The prediction limits on GPA for a future student who scores 1300 on the SAT are PI 0.90 = [2.1666, 3.4944] using (12.83).

s2yhathnew <- MSE + s2yhath
syhathnew <- sqrt(s2yhathnew)
syhathnew
##           [,1]
## [1,] 0.4017297
PI <- Yhath + c(-1, 1)*crit.t*syhathnew
PI
## [1] 2.166595 3.494380

Using the predict() function with the argument interval = "pred" also returns the requested prediction limits.
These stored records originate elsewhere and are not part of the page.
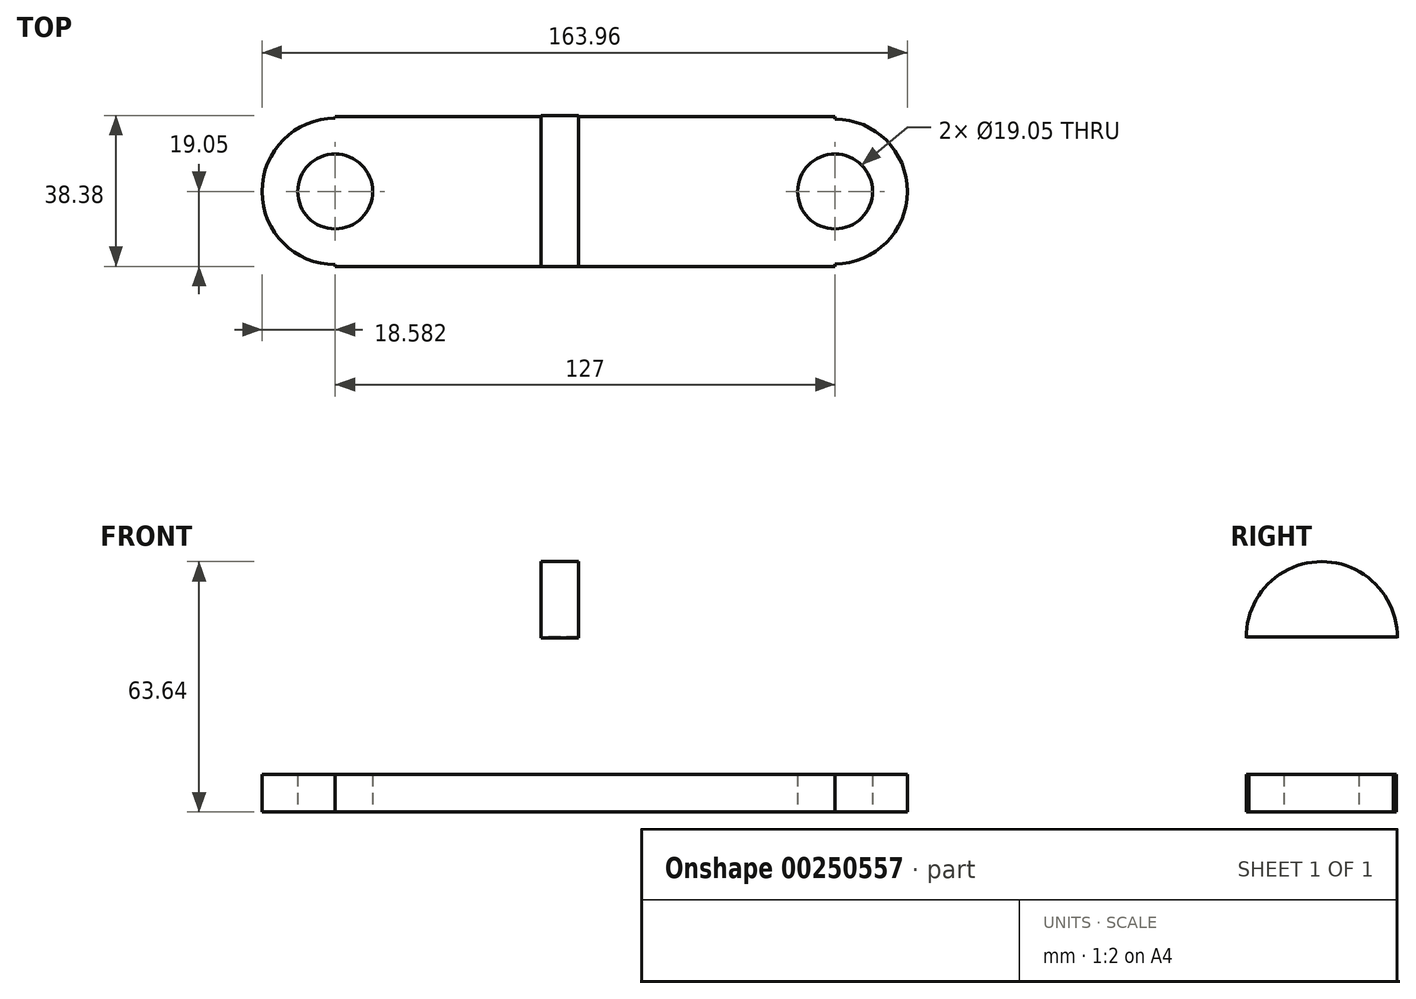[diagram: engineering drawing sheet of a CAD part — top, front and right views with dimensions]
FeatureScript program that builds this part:
annotation { "Feature Type Name" : "Feature", "Feature Type Description" : "" }
export const myFeature = defineFeature(function(context is Context, id is Id, definition is map)
    precondition{}
    {
        {
            var Q0;
            Q0=qCreatedBy(makeId("Top.planeOp"),FACE);
            var sketch = newSketch(context, id + "F0", { "sketchPlane" : qUnion([Q0])});
            skLineSegment(sketch, "E0", {"start": v(-52.3, 0) * mm, "end": v(-52.3, 0.47) * mm});
            skLineSegment(sketch, "E1", {"start": v(-52.3, 0) * mm, "end": v(74.7, 0) * mm});
            skLineSegment(sketch, "E2", {"start": v(74.7, 0) * mm, "end": v(74.7, 0.67) * mm});
            skLineSegment(sketch, "E3", {"start": v(74.7, 38.1) * mm, "end": v(-52.3, 38.1) * mm});
            skArc(sketch, "E4", {"start": v(-52.3, 37.63) * mm, "mid": v(-70.9, 19.05) * mm, "end": v(-52.3, 0.47) * mm});
            skLineSegment(sketch, "E5.trimOffspring", {"start": v(-52.3, 37.63) * mm, "end": v(-52.3, 38.1) * mm});
            skArc(sketch, "E6", {"start": v(74.7, 0.67) * mm, "mid": v(93.07, 19.05) * mm, "end": v(74.7, 37.43) * mm});
            skLineSegment(sketch, "E7.trimOffspring", {"start": v(74.7, 37.43) * mm, "end": v(74.7, 38.1) * mm});
            skCircle(sketch, "E8", {"center": v(-52.3, 19.05) * mm, "radius": 9.53 * mm});
            skCircle(sketch, "E9", {"center": v(74.7, 19.05) * mm, "radius": 9.53 * mm});
            skSolve(sketch);
        }
        {
            var Q0;
            Q0 = qSketchRegion(id + "F0", true);
            extrude(context, id + "F1", {"entities" : qUnion([Q0]), "depth" : 9.52 * mm});
        }
        {
            var Q0;
            Q0=qCreatedBy(makeId("Right.planeOp"),FACE);
            var sketch = newSketch(context, id + "F2", { "sketchPlane" : qUnion([Q0])});
            skLineSegment(sketch, "E10", {"start": v(0, 44.24) * mm, "end": v(0, 44.45) * mm});
            skPoint(sketch, "E11.end.orphan", {"position": v(0, 44.45) * mm});
            skPoint(sketch, "E11.start.orphan", {"position": v(38.38, 0) * mm});
            skLineSegment(sketch, "E12", {"start": v(38.38, 44.24) * mm, "end": v(38.38, 44.45) * mm});
            skArc(sketch, "E13", {"start": v(38.38, 44.24) * mm, "mid": v(19.2, 63.64) * mm, "end": v(0, 44.24) * mm});
            skLineSegment(sketch, "E14", {"start": v(0, 44.45) * mm, "end": v(38.38, 44.45) * mm});
            skLineSegment(sketch, "E15", {"start": v(37.76, 10.37) * mm, "end": v(38.38, 44.45) * mm});
            skLineSegment(sketch, "E16", {"start": v(0, 10.06) * mm, "end": v(0, 44.45) * mm});
            skSolve(sketch);
        }
        {
            var Q0;
            Q0=makeQuery(id+"F2.imprint","IMPRINT",FACE,{"disambiguationData":[TD([[makeQuery(id+"F2.imprint","IMPRINT",EDGE,{"derivedFrom":sQuery(id+"F2.wireOp",EDGE,"E12")}),-1.0]])]});
            extrude(context, id + "F3", {"entities" : qUnion([Q0]), "depth" : 9.52 * mm});
        }
    });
PI <- predict(mod.lm, newdata = data.frame(sat = 1300),
 interval = "pred", level = 0.90)
PI
##        fit      lwr     upr
## 1 2.830488 2.166595 3.49438

Therefore we conclude that in a sample of 200 second-semester freshmen for which the SAT scores is 2.8 and it is highly likely that the GPA would lie, on average, somewhere between 2.89 and 2.97.